Dataset records

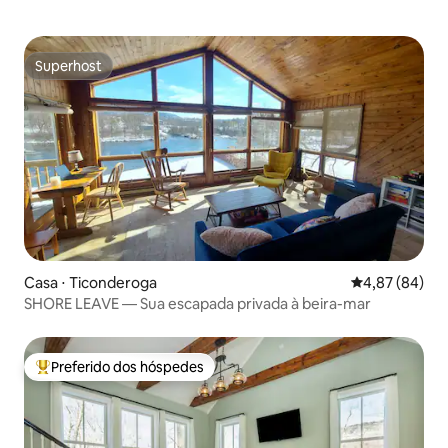
Superhost
Superhost
Casa ⋅ Ticonderoga
4,87 de uma a
4,87 (84)
SHORE LEAVE — Sua escapada privada à beira-mar
Preferido dos hóspedes
Entre os melhores preferidos dos hóspedes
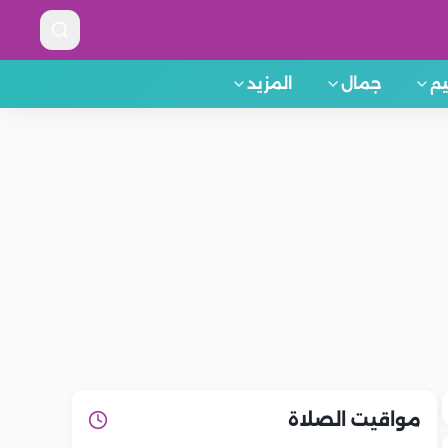
م
جمال
المزيد
مواقيت الصلاة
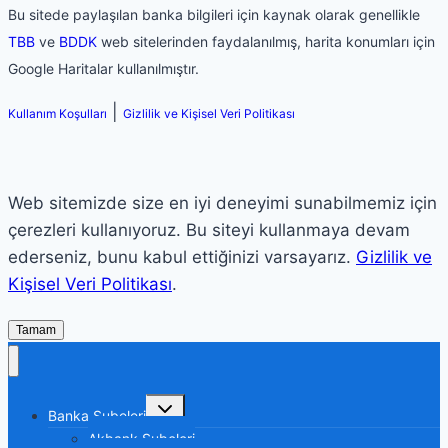
Bu sitede paylaşılan banka bilgileri için kaynak olarak genellikle
TBB
ve
BDDK
web sitelerinden faydalanılmış, harita konumları için
Google Haritalar kullanılmıştır.
|
Kullanım Koşulları
Gizlilik ve Kişisel Veri Politikası
Web sitemizde size en iyi deneyimi sunabilmemiz için
çerezleri kullanıyoruz. Bu siteyi kullanmaya devam
ederseniz, bunu kabul ettiğinizi varsayarız.
Gizlilik ve
Kişisel Veri Politikası
.
Tamam
Toggle
Banka Şubeleri
child
menu
Akbank Şubeleri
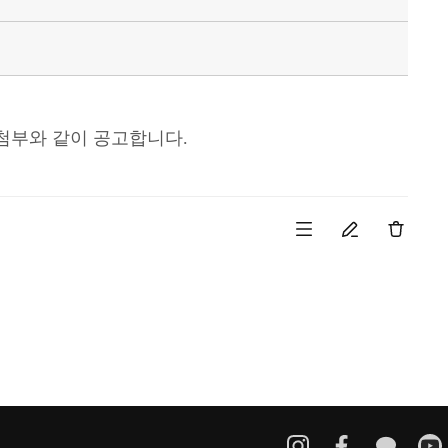
첨부와 같이 공고합니다.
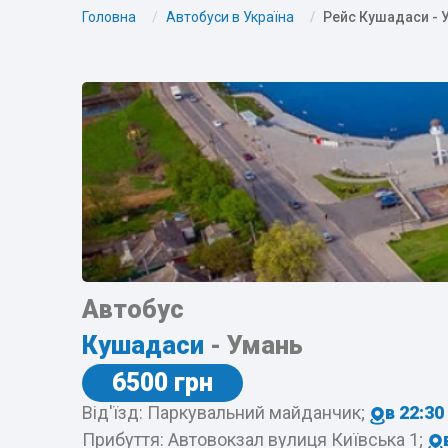
Головна
Автобуси в Україна
Рейс Кушадаси - 
Автобус
Кушадаси
- Умань
6500 грн
Від'їзд: Паркувальний майданчик;
в 22:30
Прибуття: Автовокзал вулиця Київська 1;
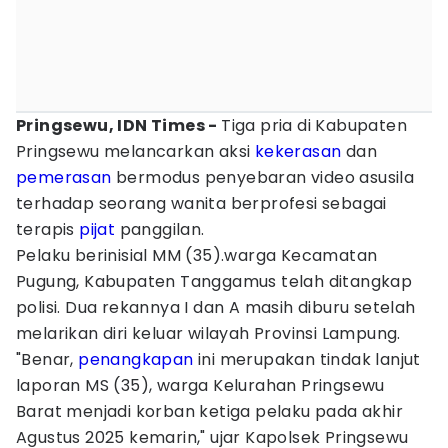
Pringsewu, IDN Times -
Tiga pria di Kabupaten
Pringsewu melancarkan aksi
kekerasan
dan
pemerasan
bermodus penyebaran video asusila
terhadap seorang wanita berprofesi sebagai
terapis
pijat
panggilan.
Pelaku berinisial MM (35).warga Kecamatan
Pugung, Kabupaten Tanggamus telah ditangkap
polisi. Dua rekannya I dan A masih diburu setelah
melarikan diri keluar wilayah Provinsi Lampung.
"Benar,
penangkapan
ini merupakan tindak lanjut
laporan MS (35), warga Kelurahan Pringsewu
Barat menjadi korban ketiga pelaku pada akhir
Agustus 2025 kemarin," ujar Kapolsek Pringsewu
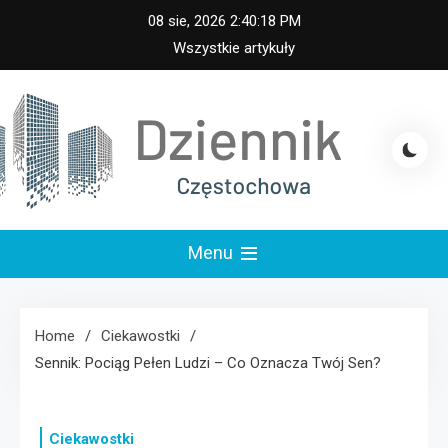
Skip
08 sie, 2026
2:40:19 PM
to
Wszystkie artykuły
content
iennik Częstochowa
Menu
Home
Ciekawostki
Sennik: Pociąg Pełen Ludzi – Co Oznacza Twój Sen?
Ciekawostki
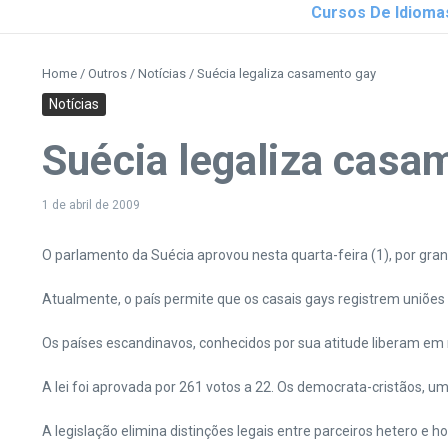
Cursos De Idioma
Home
/
Outros
/
Notícias
/
Suécia legaliza casamento gay
Notícias
Suécia legaliza casa
1 de abril de 2009
O parlamento da Suécia aprovou nesta quarta-feira (1), por gran
Atualmente, o país permite que os casais gays registrem uniões
Os países escandinavos, conhecidos por sua atitude liberam em r
A lei foi aprovada por 261 votos a 22. Os democrata-cristãos, u
A legislação elimina distinções legais entre parceiros hetero e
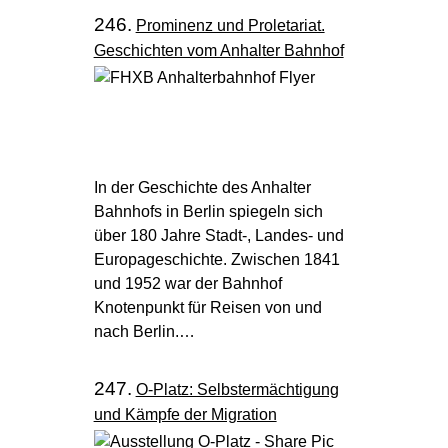
246.
Prominenz und Proletariat.
Geschichten vom Anhalter Bahnhof
In der Geschichte des Anhalter
Bahnhofs in Berlin spiegeln sich
über 180 Jahre Stadt-, Landes- und
Europageschichte. Zwischen 1841
und 1952 war der Bahnhof
Knotenpunkt für Reisen von und
nach Berlin.…
247.
O-Platz: Selbstermächtigung
und Kämpfe der Migration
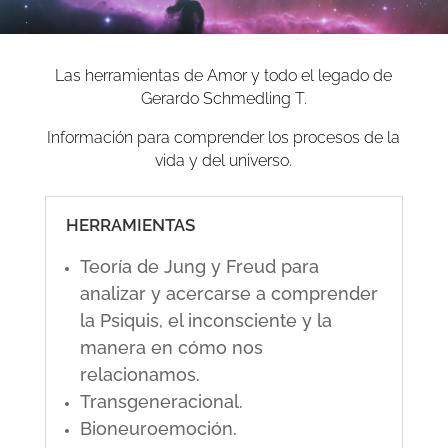
Las herramientas de Amor y todo el legado de
Gerardo Schmedling T.
Información para comprender los procesos de la
vida y del universo.
HERRAMIENTAS
Teoría de Jung y Freud para
analizar y acercarse a comprender
la Psiquis, el inconsciente y la
manera en cómo nos
relacionamos.
Transgeneracional.
Bioneuroemoción.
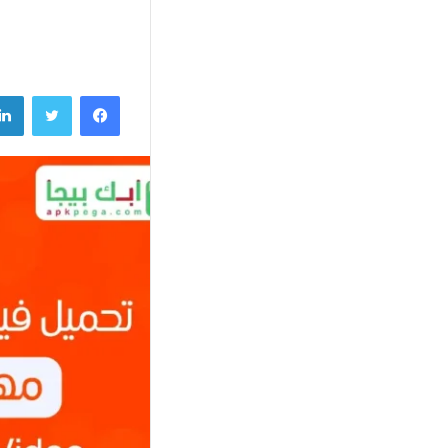
فيسبوك
تويتر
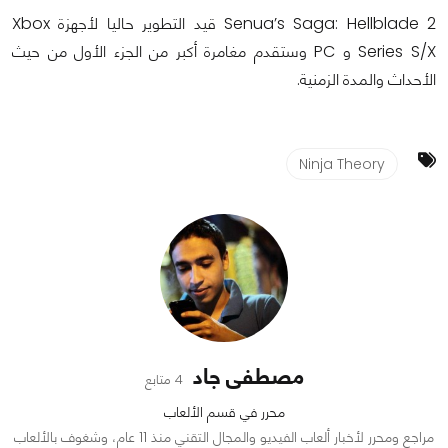
Senua’s Saga: Hellblade 2 قيد التطوير حاليا لأجهزة Xbox
Series S/X و PC وستقدم مغامرة أكبر من الجزء الأول من حيث
الأحداث والمدة الزمنية.
Ninja Theory
مصطفى جاد
4 متابع
محرر في قسم الألعاب
مراجع ومحرر لأخبار ألعاب الفيديو والمجال التقني منذ 11 عام، وشغوف بالألعاب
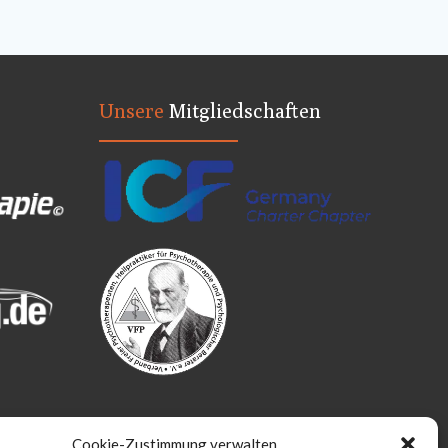
Unsere
Mitgliedschaften
Cookie-Zustimmung verwalten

■ **Directions**: Can you copy out all of the data above line for line, leaving the pictures out?

■ **Final answer**:
Superhost
Superhost
Casa ⋅ Ticonderoga
4,87 de uma a
4,87 (84)
SHORE LEAVE — Sua escapada privada à beira-mar
Preferido dos hóspedes
Entre os melhores preferidos dos hóspedes
م
جمال
المزيد
مواقيت الصلاة
Bu sitede paylaşılan banka bilgileri için kaynak olarak genellikle
TBB
ve
BDDK
web sitelerinden faydalanılmış, harita konumları için
Google Haritalar kullanılmıştır.
|
Kullanım Koşulları
Gizlilik ve Kişisel Veri Politikası
Web sitemizde size en iyi deneyimi sunabilmemiz için
çerezleri kullanıyoruz. Bu siteyi kullanmaya devam
ederseniz, bunu kabul ettiğinizi varsayarız.
Gizlilik ve
Kişisel Veri Politikası
.
Tamam
Toggle
Banka Şubeleri
child
menu
Akbank Şubeleri
첨부와 같이 공고합니다.
Головна
Автобуси в Україна
Рейс Кушадаси - 
Автобус
Кушадаси
- Умань
6500 грн
Від'їзд: Паркувальний майданчик;
в 22:30
Прибуття: Автовокзал вулиця Київська 1;
Pringsewu, IDN Times -
Tiga pria di Kabupaten
Pringsewu melancarkan aksi
kekerasan
dan
pemerasan
bermodus penyebaran video asusila
terhadap seorang wanita berprofesi sebagai
terapis
pijat
panggilan.
Pelaku berinisial MM (35).warga Kecamatan
Pugung, Kabupaten Tanggamus telah ditangkap
polisi. Dua rekannya I dan A masih diburu setelah
melarikan diri keluar wilayah Provinsi Lampung.
"Benar,
penangkapan
ini merupakan tindak lanjut
laporan MS (35), warga Kelurahan Pringsewu
Barat menjadi korban ketiga pelaku pada akhir
Agustus 2025 kemarin," ujar Kapolsek Pringsewu
Skip
08 sie, 2026
2:40:19 PM
to
Wszystkie artykuły
content
iennik Częstochowa
Menu
Home
Ciekawostki
Sennik: Pociąg Pełen Ludzi – Co Oznacza Twój Sen?
Ciekawostki
Cursos De Idioma
Home
/
Outros
/
Notícias
/
Suécia legaliza casamento gay
Notícias
Suécia legaliza casa
1 de abril de 2009
O parlamento da Suécia aprovou nesta quarta-feira (1), por gran
Atualmente, o país permite que os casais gays registrem uniões
Os países escandinavos, conhecidos por sua atitude liberam em r
A lei foi aprovada por 261 votos a 22. Os democrata-cristãos, u
A legislação elimina distinções legais entre parceiros hetero e
246.
Prominenz und Proletariat.
Geschichten vom Anhalter Bahnhof
In der Geschichte des Anhalter
Bahnhofs in Berlin spiegeln sich
über 180 Jahre Stadt-, Landes- und
Europageschichte. Zwischen 1841
und 1952 war der Bahnhof
Knotenpunkt für Reisen von und
nach Berlin.…
247.
O-Platz: Selbstermächtigung
und Kämpfe der Migration
Las herramientas de Amor y todo el legado de
Gerardo Schmedling T.
Información para comprender los procesos de la
vida y del universo.
HERRAMIENTAS
Teoría de Jung y Freud para
analizar y acercarse a comprender
la Psiquis, el inconsciente y la
manera en cómo nos
relacionamos.
Transgeneracional.
Bioneuroemoción.
فيسبوك
تويتر
Senua’s Saga: Hellblade 2 قيد التطوير حاليا لأجهزة Xbox
Series S/X و PC وستقدم مغامرة أكبر من الجزء الأول من حيث
الأحداث والمدة الزمنية.
Ninja Theory
مصطفى جاد
4 متابع
محرر في قسم الألعاب
مراجع ومحرر لأخبار ألعاب الفيديو والمجال التقني منذ 11 عام، وشغوف بالألعاب
Unsere
Mitgliedschaften
Cookie-Zustimmung verwalten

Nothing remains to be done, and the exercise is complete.